| Exercise requirements |
The answer must be the data, repeated exactly.

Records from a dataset

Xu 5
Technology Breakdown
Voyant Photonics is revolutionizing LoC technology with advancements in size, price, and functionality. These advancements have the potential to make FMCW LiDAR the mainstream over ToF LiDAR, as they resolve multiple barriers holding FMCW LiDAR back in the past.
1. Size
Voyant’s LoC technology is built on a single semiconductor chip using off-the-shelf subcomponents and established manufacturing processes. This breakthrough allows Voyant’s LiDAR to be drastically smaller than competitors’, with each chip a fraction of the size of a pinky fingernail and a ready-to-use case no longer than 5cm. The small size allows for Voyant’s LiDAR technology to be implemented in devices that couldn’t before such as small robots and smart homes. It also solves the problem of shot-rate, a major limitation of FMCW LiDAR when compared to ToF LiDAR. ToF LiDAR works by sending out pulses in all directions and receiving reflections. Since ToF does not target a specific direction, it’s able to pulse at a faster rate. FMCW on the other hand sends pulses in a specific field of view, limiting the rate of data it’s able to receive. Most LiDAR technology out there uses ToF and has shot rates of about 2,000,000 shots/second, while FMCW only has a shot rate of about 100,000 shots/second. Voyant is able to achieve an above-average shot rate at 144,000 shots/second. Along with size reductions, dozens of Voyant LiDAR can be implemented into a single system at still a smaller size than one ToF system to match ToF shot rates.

| Answer to this task |
Xu 5
Technology Breakdown
Voyant Photonics is revolutionizing LoC technology with advancements in size, price, and functionality. These advancements have the potential to make FMCW LiDAR the mainstream over ToF LiDAR, as they resolve multiple barriers holding FMCW LiDAR back in the past.
1. Size
Voyant’s LoC technology is built on a single semiconductor chip using off-the-shelf subcomponents and established manufacturing processes. This breakthrough allows Voyant’s LiDAR to be drastically smaller than competitors’, with each chip a fraction of the size of a pinky fingernail and a ready-to-use case no longer than 5cm. The small size allows for Voyant’s LiDAR technology to be implemented in devices that couldn’t before such as small robots and smart homes. It also solves the problem of shot-rate, a major limitation of FMCW LiDAR when compared to ToF LiDAR. ToF LiDAR works by sending out pulses in all directions and receiving reflections. Since ToF does not target a specific direction, it’s able to pulse at a faster rate. FMCW on the other hand sends pulses in a specific field of view, limiting the rate of data it’s able to receive. Most LiDAR technology out there uses ToF and has shot rates of about 2,000,000 shots/second, while FMCW only has a shot rate of about 100,000 shots/second. Voyant is able to achieve an above-average shot rate at 144,000 shots/second. Along with size reductions, dozens of Voyant LiDAR can be implemented into a single system at still a smaller size than one ToF system to match ToF shot rates.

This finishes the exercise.